**Activity list**
a – In the cease-fire text, what did Pashinyan say would likely have happened if the cease-fire document had not been signed? Answer in one to three sentences.
b – Does each statement below agree with the cease-fire text? Answer yes or no for each, and quote the words from the text that decide it.
(i) The Lachin corridor came under Azerbaijani control.
(ii) Erdoğan attended the victory day parade in Baku.
(iii) Armenia's Ministry of Defense opposed the agreement.
c – The cease-fire text gives a second name in parentheses for some places. List every place that has one, along with the name in parentheses.

**Text under study**
»»
Armenia was forced to accept a military defeat to avoid political-strategic annihilation. The Nagorno-Karabakh capital, Stepanakert, and the Lachin corridor, which connects Nagorno-Karabakh to Armenia proper, remained under Artsakh control, and a full humanitarian disaster was avoided. Pashinyan noted that Stepanakert (Xankandi in Azeri) was under direct threat, and if the cease-fire document had not been signed, “there was a high probability that Stepanakert, Martuni (Khojavend), Askeran (Xocali) would have been captured, after which thousands of our soldiers would have been under siege and a total collapse could have happened as a result.” Had this occurred: “20,000 Armenian troops and officers could find themselves surrounded by enemy troops, facing the prospect of being killed or captured,” he said. After Azerbaijan captured the key city of Shusha, 6.4 kilometers from Stepanakert as the crow flies and 14 kilometers downhill by road, the Ministry of Defense of Armenia and the chief of the general staff endorsed this assessment and supported the agreement, confirming that they would obey and execute it. In doing so, Armenian red lines were breached.

First, having previously posited “Artsakh” as an existential “civilizational front line” against “international terrorism,” Armenia is no longer the guarantor of Nagorno-Karabakh security. This military defeat represents a core identity loss for Armenia: Armenia failed to counter Azerbaijan in the field, and its efforts to coerce Russia into supporting it by targeting Azeri critical national infrastructure outside the conflict zone caused an Azeri attack on Armenia proper. Following the signing of the cease-fire agreement, demonstrations in Yerevan and elsewhere highlighted the loss of leadership legitimacy. Pashinyan was blamed for losing the war and accepting an agreement that is to the detriment of the country’s interests.

For Azerbaijan, the cease-fire signified a “glorious victory,” territorial restoration with the capture of Shusha as the symbolic prize (“Shusha is ours! Karabakh is ours!”), and regime legitimation, with its official narratives touting the necessity of a strong authoritarian leader. Aliyev publicly proclaimed: “The Patriotic War is over. Azerbaijan has won a brilliant victory in this war, our lands have been liberated from occupation, we have expelled the occupiers from our lands.” A month after the cease-fire agreement, a victory day parade was held in Baku, attended by Turkey’s Erdoğan. Aliyev achieved victory while maintaining relations with Russia and strengthening ties with Turkey. At the same time, the timing of the cease-fire between the capture of Shusha and imminent capitulation of Stepanakert allowed Aliyev to avoid ownership of a humanitarian disaster and subsequent ethnic cleansing and to avoid fighting in winter. Aliyev can now focus on returning Azeri refugees and internally displaced people to the now-Azeri-held portions of Nagorno-Karabakh and its seven adjacent districts. The process of “Azerbaijanization” of these districts is ongoing. Aliyev has also demonstrated that it is not just Russia that has military power capable of redrawing de facto borders in the post-Soviet space. In addition, the cease-fire opens the possibility of joint control of a new Azeri transit corridor — the Meghri corridor to Nakhchivan and then to Ankara.

Armenian Prime Minister Nikol Pashinyan, center, stands with Armenian Army reservists in Yerevan before they leave to join the conflict in Nagorno-Karabakh in October 2020.
««
**Source data**
»»
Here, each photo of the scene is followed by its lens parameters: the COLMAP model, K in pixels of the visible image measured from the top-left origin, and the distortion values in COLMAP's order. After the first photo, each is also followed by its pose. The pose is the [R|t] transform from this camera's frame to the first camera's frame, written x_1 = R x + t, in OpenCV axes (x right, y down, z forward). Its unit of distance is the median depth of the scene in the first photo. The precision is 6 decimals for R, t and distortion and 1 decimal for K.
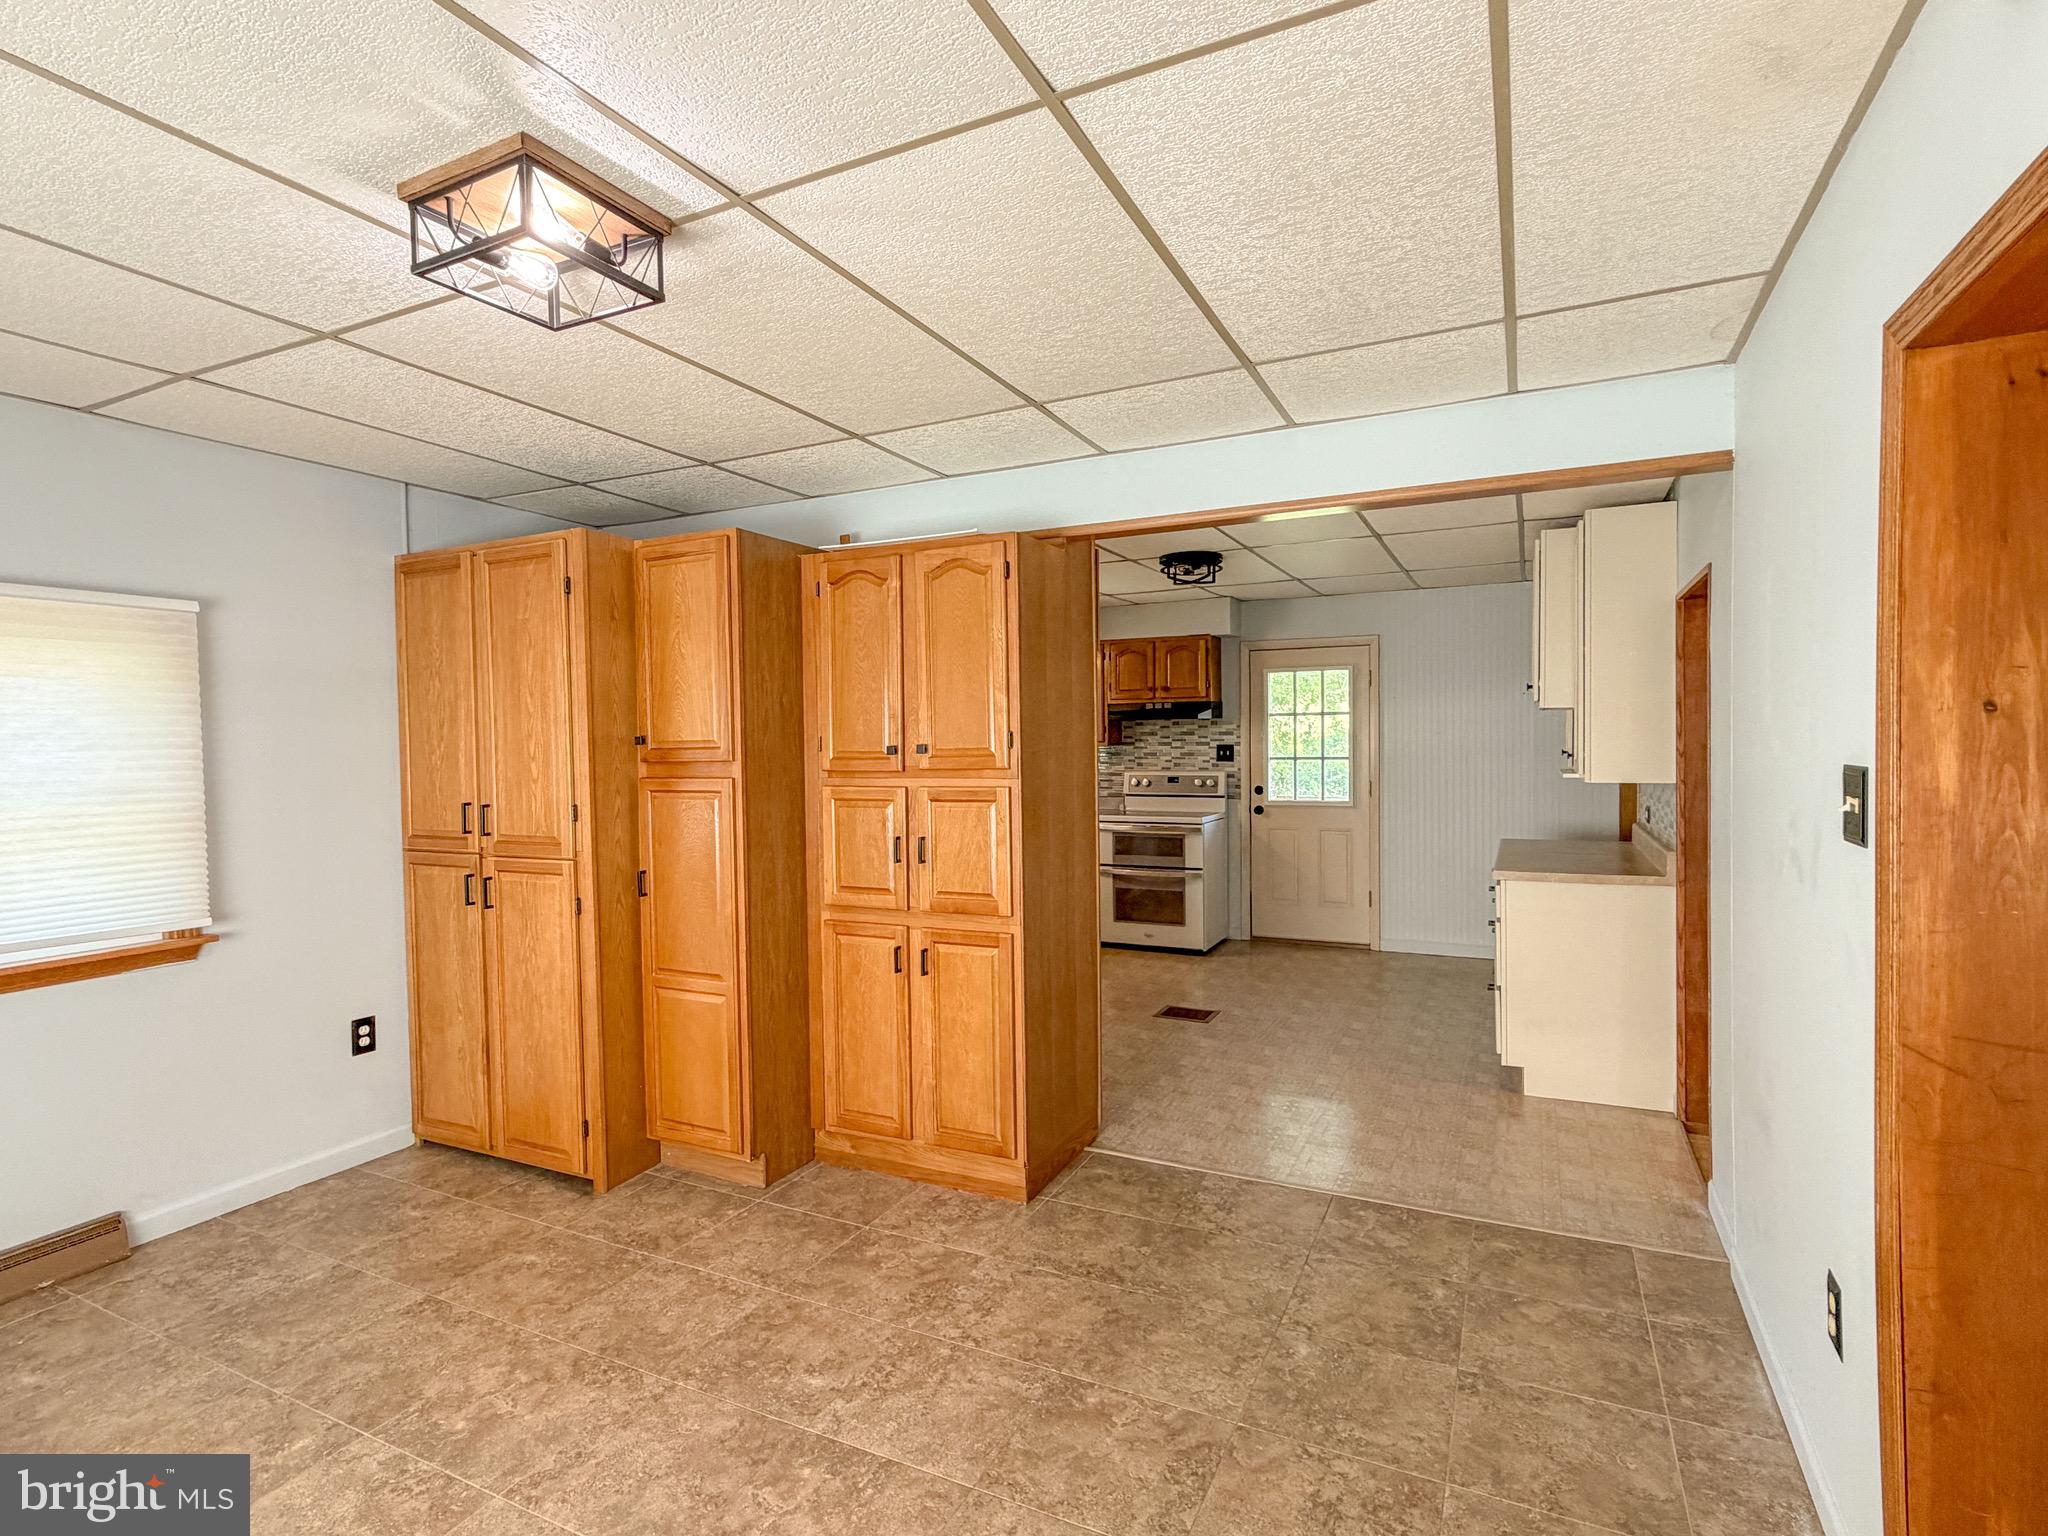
lens RADIAL K [[1026.6, 0, 1023.3], [0, 1026.6, 767.7], [0, 0, 1]] dist [-0.002192, -0.000516]
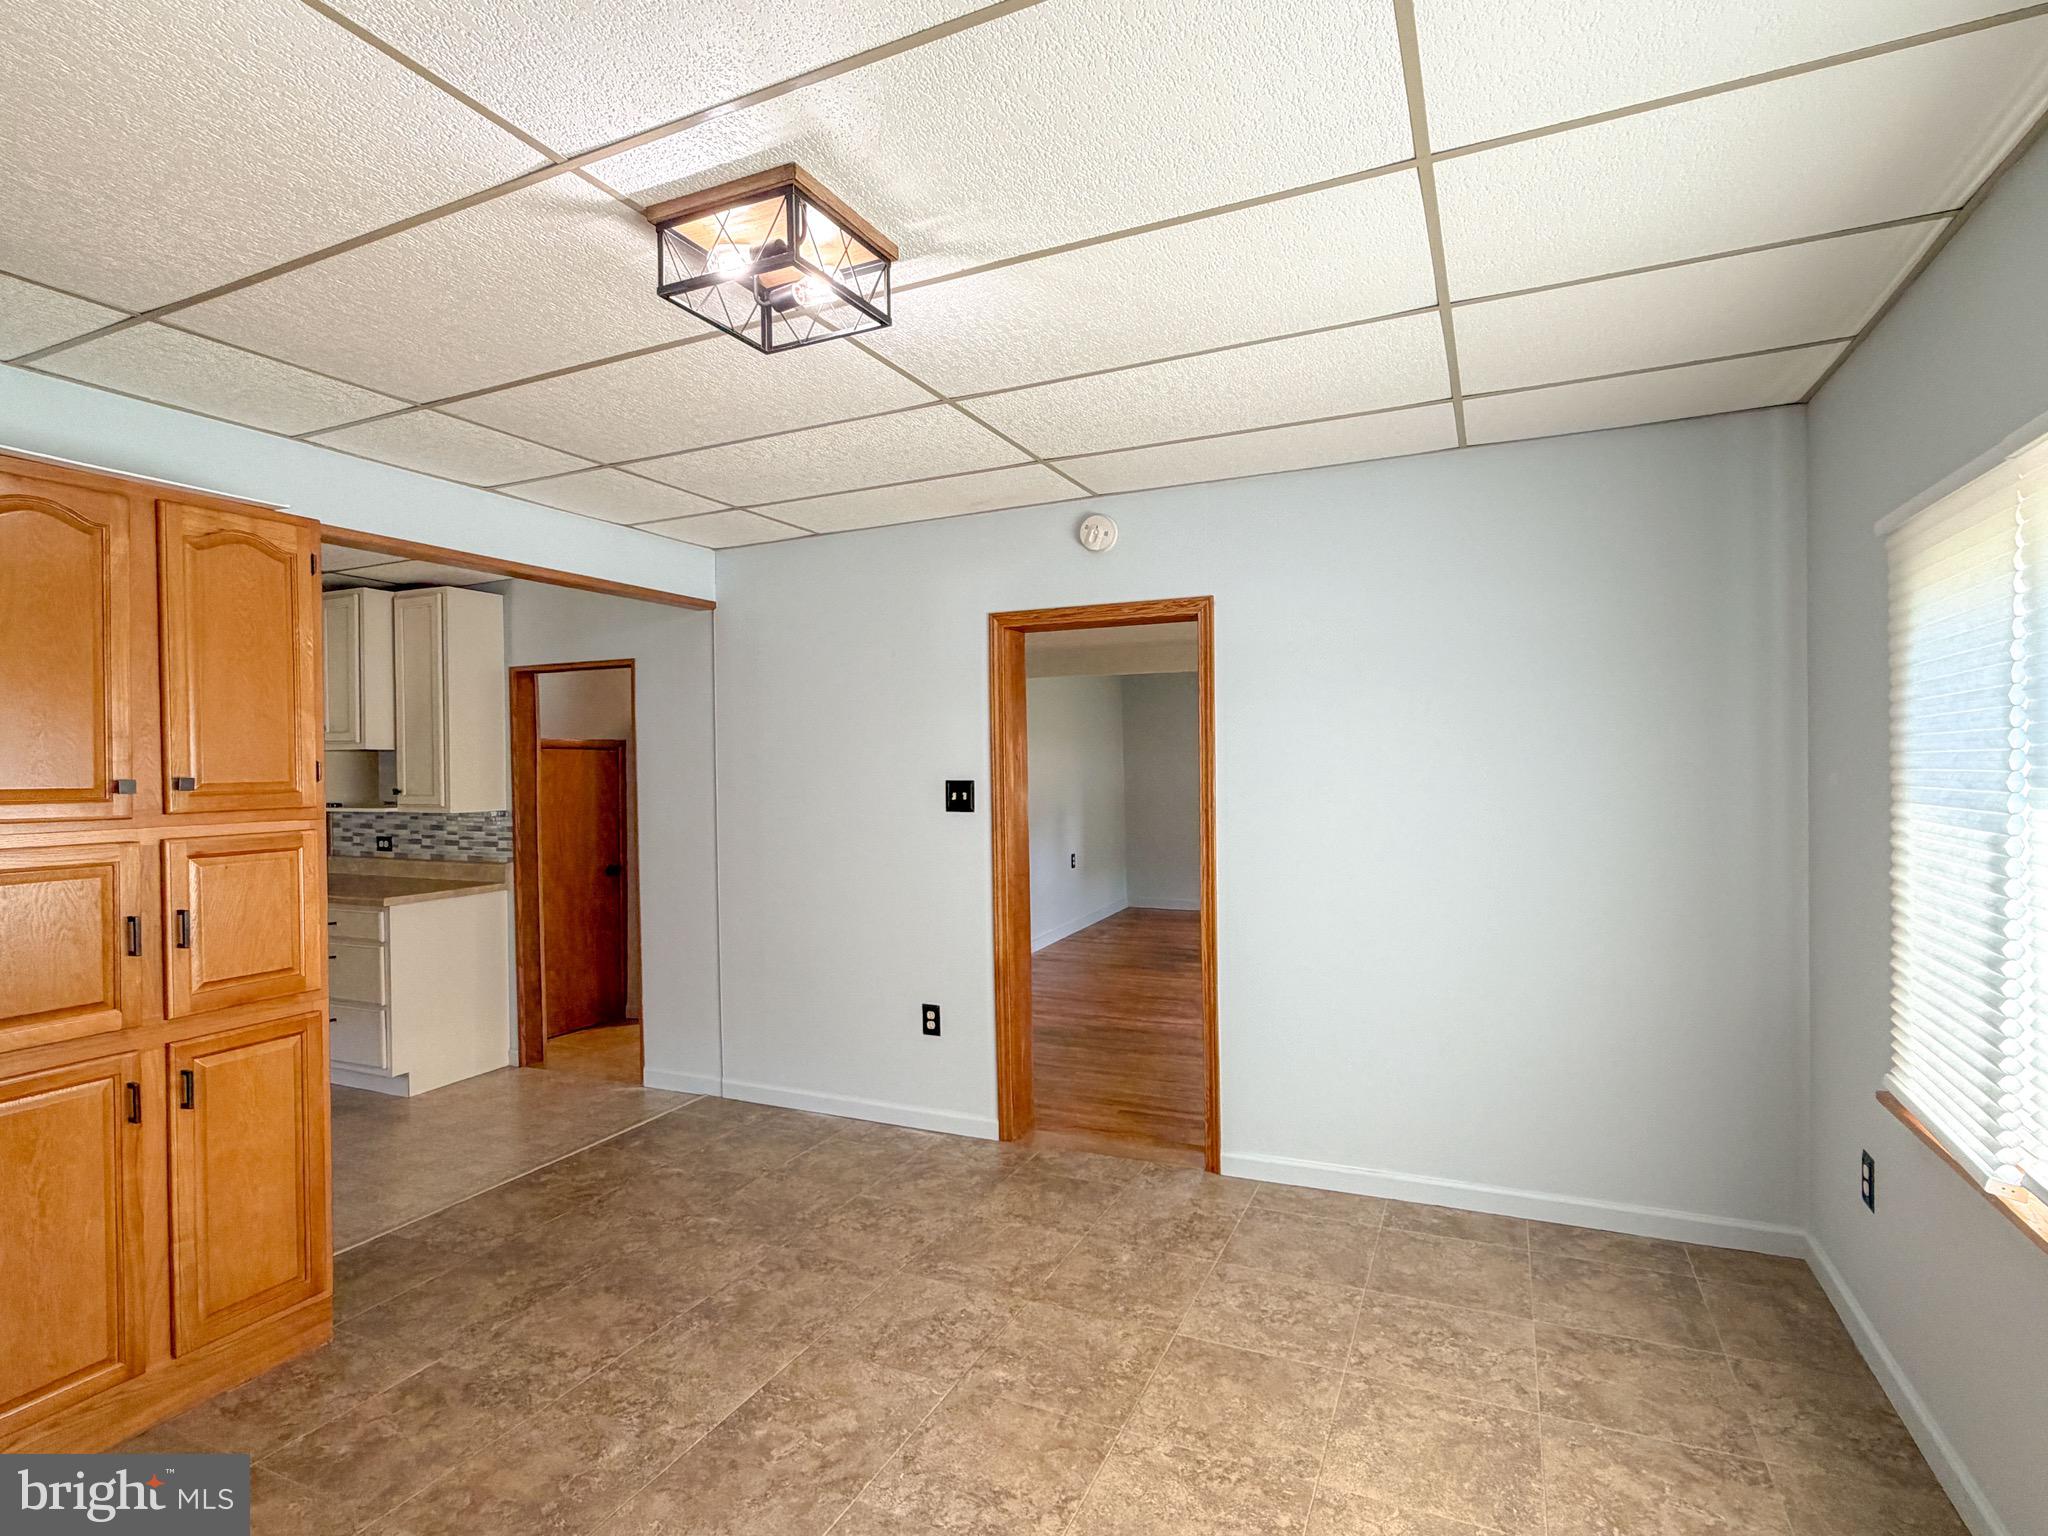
lens RADIAL K [[1026.6, 0, 1026.8], [0, 1026.6, 766.7], [0, 0, 1]] dist [-0.002192, -0.000516]
pose [[-0.023843, 0.010918, 0.999656, -0.988121], [0.039303, 0.999178, -0.009975, -0.000972], [-0.998943, 0.039052, -0.024252, 0.534375]]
««
**Answers to the tasks**
a – Pashinyan said that Stepanakert, Martuni and Askeran would probably have been captured. Thousands of Armenian soldiers would then have been under siege, which could have led to a total collapse. About 20,000 Armenian troops and officers could have been surrounded and faced being killed or captured.

b –
(i) No: "the Lachin corridor, which connects Nagorno-Karabakh to Armenia proper, remained under Artsakh control"
(ii) Yes: "A month after the cease-fire agreement, a victory day parade was held in Baku, attended by Turkey’s Erdoğan."
(iii) No: "the Ministry of Defense of Armenia and the chief of the general staff endorsed this assessment and supported the agreement"

c –
Stepanakert – Xankandi
Martuni – Khojavend
Askeran – Xocali